For all the joy a great TV series brings into your life, there is an undeniable sadness that follows once it’s finished. An emptiness pools in your stomach as you realise the ‘next episode’ button hasn’t flashed up on your screen, and it never will again.
Viewers loved Kate Winslet in Mare of Easttown but the show was over after just 7 episodes. Credit:HBO/Foxtel
Like breaking up with a lover, farewelling your favourite series triggers the five stages of grief: denial, anger, bargaining, depression and, finally, acceptance.
To make matters worse, the current trend in television is to keep things short and sweet.
We fell hard for Kate Winslet’s damaged detective in Mare of Easttown, but after just seven episodes, she was gone forever. Our stay at The White Lotus lasted six episodes, but then we were forced to check out for good. Meanwhile, Nine Perfect Strangers is limiting us to eight strong episodes and nothing more.

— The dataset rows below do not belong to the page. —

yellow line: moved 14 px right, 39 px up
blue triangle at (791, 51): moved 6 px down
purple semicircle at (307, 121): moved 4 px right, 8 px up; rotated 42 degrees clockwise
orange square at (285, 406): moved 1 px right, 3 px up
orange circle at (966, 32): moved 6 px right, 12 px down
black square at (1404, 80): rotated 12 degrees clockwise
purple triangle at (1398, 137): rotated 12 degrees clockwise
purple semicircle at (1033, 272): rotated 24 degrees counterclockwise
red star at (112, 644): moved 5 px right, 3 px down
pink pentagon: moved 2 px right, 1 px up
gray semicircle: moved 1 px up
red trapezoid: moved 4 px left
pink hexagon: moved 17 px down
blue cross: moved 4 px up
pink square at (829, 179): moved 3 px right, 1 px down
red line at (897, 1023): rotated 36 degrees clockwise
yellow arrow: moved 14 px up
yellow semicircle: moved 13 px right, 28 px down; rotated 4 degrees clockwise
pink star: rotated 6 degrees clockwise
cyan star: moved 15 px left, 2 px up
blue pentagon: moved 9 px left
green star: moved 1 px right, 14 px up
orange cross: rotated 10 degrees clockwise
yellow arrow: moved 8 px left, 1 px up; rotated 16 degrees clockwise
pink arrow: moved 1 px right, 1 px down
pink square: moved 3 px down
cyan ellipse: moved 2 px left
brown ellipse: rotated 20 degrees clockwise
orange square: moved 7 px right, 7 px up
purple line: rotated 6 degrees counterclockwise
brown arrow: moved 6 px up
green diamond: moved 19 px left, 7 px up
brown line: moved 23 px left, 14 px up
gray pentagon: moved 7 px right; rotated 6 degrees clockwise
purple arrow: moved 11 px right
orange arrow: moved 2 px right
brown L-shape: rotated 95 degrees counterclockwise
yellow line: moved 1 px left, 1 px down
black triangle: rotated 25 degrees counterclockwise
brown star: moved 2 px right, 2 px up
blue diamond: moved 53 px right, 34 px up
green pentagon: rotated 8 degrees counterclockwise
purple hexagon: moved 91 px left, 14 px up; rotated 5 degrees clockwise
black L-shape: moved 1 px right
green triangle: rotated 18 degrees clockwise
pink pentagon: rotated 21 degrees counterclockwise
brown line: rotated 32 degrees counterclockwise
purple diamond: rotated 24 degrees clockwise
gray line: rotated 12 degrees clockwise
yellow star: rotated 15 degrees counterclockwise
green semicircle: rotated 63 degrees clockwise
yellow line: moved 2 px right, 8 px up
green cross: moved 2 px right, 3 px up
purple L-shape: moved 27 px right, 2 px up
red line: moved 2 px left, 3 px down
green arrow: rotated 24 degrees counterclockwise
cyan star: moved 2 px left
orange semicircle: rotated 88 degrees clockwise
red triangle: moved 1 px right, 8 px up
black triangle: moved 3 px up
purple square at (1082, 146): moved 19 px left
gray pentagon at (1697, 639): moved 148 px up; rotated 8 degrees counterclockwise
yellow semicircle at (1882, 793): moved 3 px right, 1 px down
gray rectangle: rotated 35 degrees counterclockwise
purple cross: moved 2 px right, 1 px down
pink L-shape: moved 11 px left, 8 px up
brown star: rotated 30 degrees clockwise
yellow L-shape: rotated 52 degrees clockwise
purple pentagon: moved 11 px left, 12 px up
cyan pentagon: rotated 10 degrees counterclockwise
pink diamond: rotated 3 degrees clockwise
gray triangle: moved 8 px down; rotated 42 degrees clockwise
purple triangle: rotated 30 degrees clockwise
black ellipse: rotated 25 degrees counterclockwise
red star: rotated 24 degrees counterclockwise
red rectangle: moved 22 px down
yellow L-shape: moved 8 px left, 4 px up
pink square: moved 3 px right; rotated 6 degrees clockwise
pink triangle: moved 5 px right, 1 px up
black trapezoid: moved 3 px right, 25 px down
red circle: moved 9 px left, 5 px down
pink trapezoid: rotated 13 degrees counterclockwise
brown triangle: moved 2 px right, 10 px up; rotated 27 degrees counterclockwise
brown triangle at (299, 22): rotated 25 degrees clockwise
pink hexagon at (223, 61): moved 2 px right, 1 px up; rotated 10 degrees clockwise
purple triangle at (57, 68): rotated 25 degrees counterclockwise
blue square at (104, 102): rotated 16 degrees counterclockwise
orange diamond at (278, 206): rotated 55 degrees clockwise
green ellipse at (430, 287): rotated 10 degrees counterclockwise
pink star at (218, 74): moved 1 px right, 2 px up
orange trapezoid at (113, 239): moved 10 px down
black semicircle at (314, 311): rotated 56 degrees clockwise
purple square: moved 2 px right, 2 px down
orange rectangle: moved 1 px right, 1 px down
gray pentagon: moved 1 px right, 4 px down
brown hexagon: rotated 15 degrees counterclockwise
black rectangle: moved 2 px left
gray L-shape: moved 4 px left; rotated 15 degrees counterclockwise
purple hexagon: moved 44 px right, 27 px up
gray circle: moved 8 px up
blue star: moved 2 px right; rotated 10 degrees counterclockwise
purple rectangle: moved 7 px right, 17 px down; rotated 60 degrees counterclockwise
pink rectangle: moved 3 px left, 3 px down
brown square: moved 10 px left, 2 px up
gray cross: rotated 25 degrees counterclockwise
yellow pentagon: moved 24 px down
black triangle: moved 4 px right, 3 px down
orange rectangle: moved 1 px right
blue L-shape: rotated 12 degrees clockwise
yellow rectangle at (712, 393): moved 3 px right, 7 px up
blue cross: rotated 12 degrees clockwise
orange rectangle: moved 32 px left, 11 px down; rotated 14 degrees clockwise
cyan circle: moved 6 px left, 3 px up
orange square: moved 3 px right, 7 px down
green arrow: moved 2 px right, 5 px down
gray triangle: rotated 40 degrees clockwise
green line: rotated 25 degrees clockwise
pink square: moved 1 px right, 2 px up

So, rather than let you wallow alone in self-pity as you polish off another must-watch series, we’re preparing you for what follows once the final credits roll.
Denial: “That can’t be it, surely?”
First up, you’ll try to convince yourself that a mistake has been made, rushing online to read several ‘finale explainer’ pieces.
Even as the evidence mounts, a small part of you refuses to give up; there must be an explanation. Perhaps the most famous, or infamous, example of finale-denial followed the ending of The Sopranos back in 2007.
Show creator David Chase burdened a generation of viewers with serious angst when he chose to end the finale with an ambiguous fade to black, leaving Tony’s (James Gandolfini) fate up in the air. So controversial was the move that some cast members were convinced it was a technical glitch.
A scene from the final episode of The Sopranos. The finale remains highly contentious.Credit:HBO
Anger: “How could it end like that?!”
This is the stage where your denial morphs into a simmering rage. You’ve just committed hours of your precious time, only for your favourite show to fall at the final hurdle.
Anger was undoubtedly the dominant emotion back in 2019 when Game of Thrones stumbled to a disappointing end.
The much-hyped finale was widely considered a letdown, triggering a slew of think pieces with angles like Game of Thrones’ finale betrayed the show’s core themes, Why the Game of Thrones finale is still inexcusably bad and Why people thought the Game of Thrones finale sucked.
In fact, the viewer outrage following the Thrones finale was so intense that a Change.org petition to remake the final season with new writers attracted nearly two million signatures and prompted a response from HBO’s head of programming Casey Bloys.
“The petition shows a lot of enthusiasm and passion for the show, but it wasn’t something we seriously considered,” Bloys said.
Fans of Game of Thrones were less than impressed with the epic series’ finale.Credit:HBO/Helen Sloan
Bargaining: “Please let there be another season?!”
Once the anger has subsided, you begin clutching at straws, convincing yourself that in this day and age, nothing ever really finishes.
Yes, you’re well aware that shows like The Undoing or The Underground Railroad were limited series with finales that neatly tied up all loose ends, but that doesn’t stop you from throwing Hail Mary searches into Google.
“Please let there be another season,” you whisper to yourself. The deeper you get into the search results, the more desperate you become, scouring for any sniff of a spin-off, sequel, or even – gasp! – a Christmas special.
Eventually, you give up and resign yourself to the next best option: stalking the show creators’ IMDB profile and watching everything else they’ve ever made.
Depression: “Maybe I’ll read a book.”
Rock bottom is reading rather than watching.
Acceptance: “Let’s just rewatch The Office.”
Unable to snap out of your funk but with your viewing schedule wide open, you decide to lean on an old faithful: The Office.
The undisputed king of the rewatch, The Office (the US version) is the perfect gateway to get you back in the swing of things.
After rewatching all 201 episodes of The Office, you may finally feel at peace with your grief and ready for something new. As Michael Scott helpfully reminds us: “Society teaches us that having feelings and crying is bad and wrong. Well, that’s baloney because grief isn’t wrong. There’s such a thing as good grief. Just ask Charlie Brown.”